When the police came and knocked on Bradley’s door, she didn’t realize what they had said.

“It didn’t click,” she said. “I was still in shock that they told me she had been in an accident. I should’ve realized by the questions they were asking that she didn’t make it.”

Police went back to the car and said they would be back with more information. When they came back, police said it was her daughter in the wreck; she didn’t make it.

Harris was expected to move to New York with her boyfriend. They had already signed a six-month lease. Harris’ flight was booked for Feb. 12.

The trip will be delayed now, but Vincent still plans to go and do everything he can to achieve what they dreamed of.
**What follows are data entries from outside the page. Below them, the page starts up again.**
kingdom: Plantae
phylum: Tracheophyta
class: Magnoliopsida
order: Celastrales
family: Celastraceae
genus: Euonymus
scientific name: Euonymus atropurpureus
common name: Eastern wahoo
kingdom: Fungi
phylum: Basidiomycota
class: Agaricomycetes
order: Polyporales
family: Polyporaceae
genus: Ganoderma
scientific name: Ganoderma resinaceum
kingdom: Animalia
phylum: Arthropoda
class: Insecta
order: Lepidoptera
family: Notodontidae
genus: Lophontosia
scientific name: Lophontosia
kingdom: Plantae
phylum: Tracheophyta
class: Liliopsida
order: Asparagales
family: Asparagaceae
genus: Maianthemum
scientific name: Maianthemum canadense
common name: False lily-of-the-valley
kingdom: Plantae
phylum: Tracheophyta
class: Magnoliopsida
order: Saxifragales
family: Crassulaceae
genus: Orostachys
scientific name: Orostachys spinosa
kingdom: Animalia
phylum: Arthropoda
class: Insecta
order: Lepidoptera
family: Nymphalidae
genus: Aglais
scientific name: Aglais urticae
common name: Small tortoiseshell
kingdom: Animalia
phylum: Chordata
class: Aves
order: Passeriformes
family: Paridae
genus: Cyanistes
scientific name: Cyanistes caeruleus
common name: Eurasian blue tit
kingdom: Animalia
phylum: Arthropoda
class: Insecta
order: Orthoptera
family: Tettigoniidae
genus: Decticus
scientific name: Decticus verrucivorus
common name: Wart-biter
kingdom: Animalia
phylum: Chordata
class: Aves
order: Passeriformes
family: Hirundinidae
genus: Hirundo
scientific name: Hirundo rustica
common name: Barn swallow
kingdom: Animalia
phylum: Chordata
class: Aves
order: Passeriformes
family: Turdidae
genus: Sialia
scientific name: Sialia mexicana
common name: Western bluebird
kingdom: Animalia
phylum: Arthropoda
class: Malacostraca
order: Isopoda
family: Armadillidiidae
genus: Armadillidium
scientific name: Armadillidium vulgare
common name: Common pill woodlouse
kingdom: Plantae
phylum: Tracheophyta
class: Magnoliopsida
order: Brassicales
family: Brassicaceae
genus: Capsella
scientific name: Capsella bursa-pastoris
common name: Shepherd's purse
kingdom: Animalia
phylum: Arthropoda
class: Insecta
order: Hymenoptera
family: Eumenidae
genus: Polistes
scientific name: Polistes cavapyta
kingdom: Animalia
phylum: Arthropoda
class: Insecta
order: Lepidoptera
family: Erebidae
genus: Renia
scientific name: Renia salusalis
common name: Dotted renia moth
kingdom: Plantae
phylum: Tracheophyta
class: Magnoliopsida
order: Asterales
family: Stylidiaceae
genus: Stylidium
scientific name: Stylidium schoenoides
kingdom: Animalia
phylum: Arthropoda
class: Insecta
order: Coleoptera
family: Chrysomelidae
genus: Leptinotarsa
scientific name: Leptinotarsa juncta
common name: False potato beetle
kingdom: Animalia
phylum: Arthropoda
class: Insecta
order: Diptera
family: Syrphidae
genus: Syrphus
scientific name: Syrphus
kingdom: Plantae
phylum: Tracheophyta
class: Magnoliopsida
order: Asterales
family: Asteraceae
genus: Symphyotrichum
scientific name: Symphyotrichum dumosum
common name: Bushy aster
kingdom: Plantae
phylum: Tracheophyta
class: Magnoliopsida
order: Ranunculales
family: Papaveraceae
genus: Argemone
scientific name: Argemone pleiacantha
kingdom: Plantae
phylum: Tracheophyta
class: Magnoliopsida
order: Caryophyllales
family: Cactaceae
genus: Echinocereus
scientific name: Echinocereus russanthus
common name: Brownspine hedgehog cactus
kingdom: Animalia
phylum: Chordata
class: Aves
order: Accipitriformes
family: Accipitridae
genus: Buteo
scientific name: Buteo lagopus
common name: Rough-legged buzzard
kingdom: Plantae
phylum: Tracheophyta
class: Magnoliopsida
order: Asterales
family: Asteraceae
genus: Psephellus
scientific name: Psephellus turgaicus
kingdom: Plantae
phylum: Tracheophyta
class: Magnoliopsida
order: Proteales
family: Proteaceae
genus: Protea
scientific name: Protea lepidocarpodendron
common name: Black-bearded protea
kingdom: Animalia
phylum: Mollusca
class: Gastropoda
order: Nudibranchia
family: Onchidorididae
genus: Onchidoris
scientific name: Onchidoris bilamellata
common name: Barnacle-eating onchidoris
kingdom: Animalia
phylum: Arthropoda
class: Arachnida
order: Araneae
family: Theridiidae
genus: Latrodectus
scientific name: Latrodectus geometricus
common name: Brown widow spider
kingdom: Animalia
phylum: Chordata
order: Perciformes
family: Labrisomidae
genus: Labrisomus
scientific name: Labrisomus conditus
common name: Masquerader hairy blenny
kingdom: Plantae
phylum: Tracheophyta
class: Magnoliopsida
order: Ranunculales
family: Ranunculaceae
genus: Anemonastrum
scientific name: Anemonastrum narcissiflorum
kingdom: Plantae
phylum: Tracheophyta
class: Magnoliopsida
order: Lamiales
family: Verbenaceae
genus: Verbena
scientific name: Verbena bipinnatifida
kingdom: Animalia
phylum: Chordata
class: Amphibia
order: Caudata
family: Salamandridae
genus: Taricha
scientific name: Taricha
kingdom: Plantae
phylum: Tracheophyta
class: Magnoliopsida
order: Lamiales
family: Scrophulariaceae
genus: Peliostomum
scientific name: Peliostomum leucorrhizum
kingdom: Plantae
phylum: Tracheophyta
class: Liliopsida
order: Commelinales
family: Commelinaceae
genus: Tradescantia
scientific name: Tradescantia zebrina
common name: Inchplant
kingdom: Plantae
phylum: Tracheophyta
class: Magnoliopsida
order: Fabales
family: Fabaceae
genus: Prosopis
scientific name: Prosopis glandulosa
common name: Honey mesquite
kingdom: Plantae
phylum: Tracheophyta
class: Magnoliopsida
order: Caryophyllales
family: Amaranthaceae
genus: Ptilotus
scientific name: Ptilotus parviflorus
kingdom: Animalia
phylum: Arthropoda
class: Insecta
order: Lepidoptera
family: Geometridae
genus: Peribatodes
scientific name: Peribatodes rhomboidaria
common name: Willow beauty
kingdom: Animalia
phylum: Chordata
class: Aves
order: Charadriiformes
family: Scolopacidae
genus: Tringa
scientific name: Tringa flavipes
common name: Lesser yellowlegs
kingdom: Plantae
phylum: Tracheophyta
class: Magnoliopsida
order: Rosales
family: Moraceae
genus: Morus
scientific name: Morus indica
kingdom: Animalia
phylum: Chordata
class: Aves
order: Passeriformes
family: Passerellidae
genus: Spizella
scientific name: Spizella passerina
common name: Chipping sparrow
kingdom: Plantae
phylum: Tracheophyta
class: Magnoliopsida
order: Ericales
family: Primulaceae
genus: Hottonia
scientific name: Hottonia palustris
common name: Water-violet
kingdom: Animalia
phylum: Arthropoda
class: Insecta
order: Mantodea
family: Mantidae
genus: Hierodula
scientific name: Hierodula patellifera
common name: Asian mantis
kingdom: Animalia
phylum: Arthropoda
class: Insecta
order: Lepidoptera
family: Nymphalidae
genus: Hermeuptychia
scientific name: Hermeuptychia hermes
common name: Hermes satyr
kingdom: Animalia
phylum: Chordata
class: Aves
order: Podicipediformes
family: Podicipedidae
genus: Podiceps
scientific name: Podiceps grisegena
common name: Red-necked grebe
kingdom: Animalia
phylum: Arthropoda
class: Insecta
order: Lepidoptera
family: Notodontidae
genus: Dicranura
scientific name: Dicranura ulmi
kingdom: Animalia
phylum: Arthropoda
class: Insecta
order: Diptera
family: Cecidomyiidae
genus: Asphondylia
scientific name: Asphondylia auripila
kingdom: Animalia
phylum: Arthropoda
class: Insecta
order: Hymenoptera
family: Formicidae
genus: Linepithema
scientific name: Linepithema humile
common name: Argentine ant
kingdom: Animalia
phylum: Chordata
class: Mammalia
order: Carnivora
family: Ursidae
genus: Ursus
‘I’m going to do it for her (and) do everything I can to make her proud,” Vincent said. “There was no other type of love” like hers.

“She loved very hard.”

She was in talks with agencies in London, Italy and Thailand, which meant extended trips to those places for work.

Vincent said Harris wanted an animal to be involved in any engagement, so an animal, a giraffe if possible, was going to be involved in the proposal he had planned for later this year.

Harris’ father, Vernon Harris, was up for parole last year but it was denied. He’s been in prison for most of her life, but the two had stayed in touch. It’s possible he could be released later this year, Bradley said. Harris was looking forward to seeing her father free for the first time.

Bradley said she cries thinking about the memories she won’t have with her daughter.

“I just wanted to see how much more she was going to grow and accomplish,” Bradley said. “I was excited for her. I tell everybody it’s not the memories I have of her that make me cry, it’s me thinking of what she was to become and what we are going to miss is what upsets me the most.”

In addition to her parents, Harris is also survived by a younger and older brother, Oli Dixon and Teondre Harris.

A GoFundMe to help the family with funeral expenses has surpassed its $10,000 goal. A funeral is planned for 1 p.m. Tuesday at Resthaven Cemetery at 119th and Kellogg in west Wichita.